## WHAT TO DO
Your reply should consist solely of the lines from the one containing "What depth value" through the end of the data, restated word for word.
========
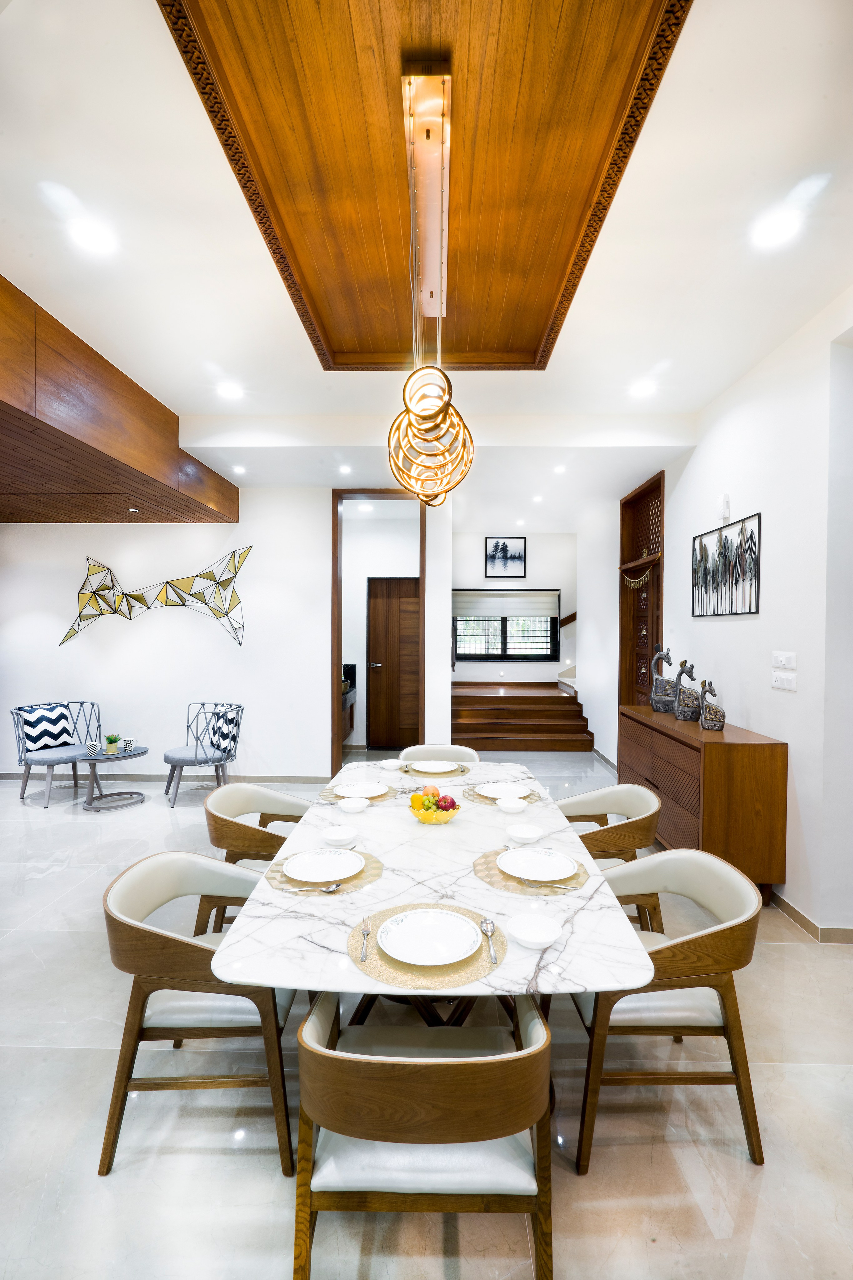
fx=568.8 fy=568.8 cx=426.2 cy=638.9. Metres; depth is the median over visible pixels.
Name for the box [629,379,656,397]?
recessed light
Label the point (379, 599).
wooden door
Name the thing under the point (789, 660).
light switch
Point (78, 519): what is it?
wooden ceiling panel
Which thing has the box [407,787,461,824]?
fruit bowl
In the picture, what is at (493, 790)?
plate
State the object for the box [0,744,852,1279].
floor
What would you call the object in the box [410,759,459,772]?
plate
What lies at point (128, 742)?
cup
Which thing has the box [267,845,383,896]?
placemat
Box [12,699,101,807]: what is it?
armchair
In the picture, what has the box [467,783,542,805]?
placemat
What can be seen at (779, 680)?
light switch
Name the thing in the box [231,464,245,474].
recessed light
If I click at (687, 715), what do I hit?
figurine
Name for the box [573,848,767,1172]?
dining chair
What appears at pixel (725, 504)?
wall sensor
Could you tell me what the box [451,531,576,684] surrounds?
stairwell wall
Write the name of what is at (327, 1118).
dining chair
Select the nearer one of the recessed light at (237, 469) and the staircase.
the recessed light at (237, 469)
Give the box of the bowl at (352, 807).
[337,796,369,813]
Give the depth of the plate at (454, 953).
1.50 m
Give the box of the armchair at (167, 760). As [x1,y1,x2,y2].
[162,701,244,806]
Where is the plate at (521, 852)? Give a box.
[497,845,578,881]
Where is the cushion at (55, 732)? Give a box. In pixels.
[19,703,73,753]
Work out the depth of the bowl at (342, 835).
2.20 m
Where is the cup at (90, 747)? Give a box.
[85,740,99,756]
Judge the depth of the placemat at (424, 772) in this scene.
3.19 m
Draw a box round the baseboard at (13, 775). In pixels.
[0,771,335,783]
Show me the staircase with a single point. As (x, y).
(558, 700)
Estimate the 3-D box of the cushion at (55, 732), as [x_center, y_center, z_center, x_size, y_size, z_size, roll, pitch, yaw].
[-3.543,0.829,5.320,0.193,0.382,0.414,1,1,33]
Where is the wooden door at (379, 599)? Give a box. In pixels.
[365,575,420,752]
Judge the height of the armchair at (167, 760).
0.820 m
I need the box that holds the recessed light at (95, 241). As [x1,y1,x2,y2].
[67,215,116,254]
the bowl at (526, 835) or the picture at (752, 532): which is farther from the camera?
the picture at (752, 532)
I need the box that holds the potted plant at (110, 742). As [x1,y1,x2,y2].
[103,733,120,753]
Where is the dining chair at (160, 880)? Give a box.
[99,849,297,1177]
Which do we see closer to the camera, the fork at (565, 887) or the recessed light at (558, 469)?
the fork at (565, 887)
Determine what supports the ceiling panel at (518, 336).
attached to the ceiling
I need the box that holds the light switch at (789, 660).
[771,650,797,670]
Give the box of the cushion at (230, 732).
[207,707,240,757]
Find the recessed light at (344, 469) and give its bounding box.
[337,464,352,474]
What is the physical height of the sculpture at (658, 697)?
0.480 m
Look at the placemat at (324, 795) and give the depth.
2.76 m
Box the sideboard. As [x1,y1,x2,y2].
[617,701,788,896]
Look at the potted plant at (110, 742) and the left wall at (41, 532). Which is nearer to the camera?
the potted plant at (110, 742)
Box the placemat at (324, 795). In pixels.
[318,781,400,804]
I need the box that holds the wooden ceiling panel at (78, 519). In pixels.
[0,278,237,522]
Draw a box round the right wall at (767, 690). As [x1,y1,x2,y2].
[573,288,852,938]
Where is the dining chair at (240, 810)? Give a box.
[202,781,313,931]
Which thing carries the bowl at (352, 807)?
on the dining table at (352, 978)
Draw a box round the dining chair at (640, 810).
[554,782,662,931]
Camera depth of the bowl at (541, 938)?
1.53 m
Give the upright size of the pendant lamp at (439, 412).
1.155 m
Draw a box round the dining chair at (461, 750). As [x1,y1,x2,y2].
[398,743,481,764]
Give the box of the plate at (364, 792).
[334,781,388,798]
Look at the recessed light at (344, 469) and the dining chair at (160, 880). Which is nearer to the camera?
the dining chair at (160, 880)
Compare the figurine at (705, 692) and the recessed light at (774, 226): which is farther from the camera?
the figurine at (705, 692)
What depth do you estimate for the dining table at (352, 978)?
1.73 m
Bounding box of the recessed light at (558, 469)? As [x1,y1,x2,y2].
[553,464,566,474]
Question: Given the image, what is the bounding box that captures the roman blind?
[453,588,560,619]
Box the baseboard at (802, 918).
[767,889,852,943]
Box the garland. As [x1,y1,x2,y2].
[623,562,654,587]
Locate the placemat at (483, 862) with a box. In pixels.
[475,843,591,895]
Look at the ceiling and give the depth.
2.31 m
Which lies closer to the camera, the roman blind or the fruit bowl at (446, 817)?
the fruit bowl at (446, 817)
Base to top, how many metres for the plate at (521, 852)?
0.023 m
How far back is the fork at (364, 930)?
1.50 m
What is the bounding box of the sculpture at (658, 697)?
[648,647,678,712]
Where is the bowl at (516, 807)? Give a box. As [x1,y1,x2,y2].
[495,796,527,812]
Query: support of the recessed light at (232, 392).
in the ceiling
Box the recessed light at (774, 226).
[751,207,803,248]
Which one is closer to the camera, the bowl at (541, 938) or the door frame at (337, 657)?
the bowl at (541, 938)
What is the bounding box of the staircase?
[451,681,595,751]
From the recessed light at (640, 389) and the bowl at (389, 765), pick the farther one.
the recessed light at (640, 389)
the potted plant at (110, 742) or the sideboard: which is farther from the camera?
the potted plant at (110, 742)
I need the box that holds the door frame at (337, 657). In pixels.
[332,488,424,777]
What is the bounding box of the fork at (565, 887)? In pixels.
[538,881,579,892]
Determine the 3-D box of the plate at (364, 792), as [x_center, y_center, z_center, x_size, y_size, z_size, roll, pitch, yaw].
[-0.325,0.750,2.793,0.256,0.022,0.253,0,1,1]
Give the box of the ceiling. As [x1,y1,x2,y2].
[0,0,852,514]
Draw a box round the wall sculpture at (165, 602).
[56,550,249,649]
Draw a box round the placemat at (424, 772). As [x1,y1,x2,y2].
[399,761,473,778]
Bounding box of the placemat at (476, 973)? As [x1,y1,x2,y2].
[347,901,505,989]
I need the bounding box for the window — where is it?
[454,589,560,662]
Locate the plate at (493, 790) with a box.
[476,782,528,798]
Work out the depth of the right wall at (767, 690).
3.20 m
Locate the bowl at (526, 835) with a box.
[505,822,544,843]
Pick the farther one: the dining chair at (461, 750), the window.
the window
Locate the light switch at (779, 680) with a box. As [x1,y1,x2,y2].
[770,670,797,690]
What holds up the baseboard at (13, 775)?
attached to the left wall at (41, 532)
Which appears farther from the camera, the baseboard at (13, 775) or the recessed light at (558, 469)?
the baseboard at (13, 775)
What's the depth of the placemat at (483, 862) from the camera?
1.89 m
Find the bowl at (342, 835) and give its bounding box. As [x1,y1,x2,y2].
[321,824,358,845]
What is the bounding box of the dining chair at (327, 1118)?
[291,986,554,1279]
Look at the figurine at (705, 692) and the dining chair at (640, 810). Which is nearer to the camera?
the dining chair at (640, 810)
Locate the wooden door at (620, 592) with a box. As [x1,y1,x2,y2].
[618,470,664,708]
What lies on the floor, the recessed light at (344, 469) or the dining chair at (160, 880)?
the dining chair at (160, 880)
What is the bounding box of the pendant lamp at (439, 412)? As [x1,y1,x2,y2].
[388,62,475,508]
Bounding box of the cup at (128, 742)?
[122,737,134,750]
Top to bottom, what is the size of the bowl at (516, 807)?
0.045 m
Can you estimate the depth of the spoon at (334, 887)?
1.79 m
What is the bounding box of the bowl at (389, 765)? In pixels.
[379,758,403,770]
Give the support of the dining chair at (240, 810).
on the floor
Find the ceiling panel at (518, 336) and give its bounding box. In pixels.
[158,0,691,371]
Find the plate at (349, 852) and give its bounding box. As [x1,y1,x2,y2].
[282,846,364,881]
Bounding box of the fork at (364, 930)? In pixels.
[359,914,371,961]
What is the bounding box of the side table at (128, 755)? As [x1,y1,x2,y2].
[74,744,148,810]
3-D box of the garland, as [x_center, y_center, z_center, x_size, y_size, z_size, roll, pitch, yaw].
[2.053,-0.603,5.514,0.038,0.227,0.852,0,1,1]
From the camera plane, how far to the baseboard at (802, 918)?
2.94 m
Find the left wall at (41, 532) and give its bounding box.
[0,491,333,781]
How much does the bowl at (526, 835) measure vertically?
0.048 m
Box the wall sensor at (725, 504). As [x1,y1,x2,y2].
[718,492,730,519]
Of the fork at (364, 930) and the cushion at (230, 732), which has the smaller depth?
the fork at (364, 930)
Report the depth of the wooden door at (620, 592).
5.65 m
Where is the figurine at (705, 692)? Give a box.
[697,679,726,730]
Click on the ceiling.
(570, 344)
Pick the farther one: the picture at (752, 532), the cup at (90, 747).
the cup at (90, 747)
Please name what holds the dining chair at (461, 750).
on the floor
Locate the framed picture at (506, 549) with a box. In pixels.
[484,535,526,578]
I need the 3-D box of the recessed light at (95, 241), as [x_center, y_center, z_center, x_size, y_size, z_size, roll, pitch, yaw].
[-1.327,-1.592,2.254,0.175,0.009,0.175,0,1,1]
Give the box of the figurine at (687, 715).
[673,660,701,721]
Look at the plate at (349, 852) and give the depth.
1.94 m
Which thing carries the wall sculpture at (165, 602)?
attached to the left wall at (41, 532)
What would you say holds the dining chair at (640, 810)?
on the floor
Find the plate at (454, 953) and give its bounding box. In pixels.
[377,907,482,965]
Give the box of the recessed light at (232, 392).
[216,381,243,399]
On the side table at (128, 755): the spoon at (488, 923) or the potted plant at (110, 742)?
the potted plant at (110, 742)
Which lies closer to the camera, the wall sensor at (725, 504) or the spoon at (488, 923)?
the spoon at (488, 923)
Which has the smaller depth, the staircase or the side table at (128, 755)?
the side table at (128, 755)
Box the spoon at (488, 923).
[480,916,497,965]
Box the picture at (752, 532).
[690,511,762,617]
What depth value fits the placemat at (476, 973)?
1.41 m
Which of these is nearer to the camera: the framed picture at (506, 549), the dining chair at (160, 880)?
the dining chair at (160, 880)
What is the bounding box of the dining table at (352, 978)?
[208,761,654,1028]
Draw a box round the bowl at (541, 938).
[506,912,562,948]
========
## TASK SOLUTION
What depth value fits the placemat at (476, 973)?
1.41 m
Which of these is nearer to the camera: the framed picture at (506, 549), the dining chair at (160, 880)?
the dining chair at (160, 880)
What is the bounding box of the dining table at (352, 978)?
[208,761,654,1028]
Draw a box round the bowl at (541, 938).
[506,912,562,948]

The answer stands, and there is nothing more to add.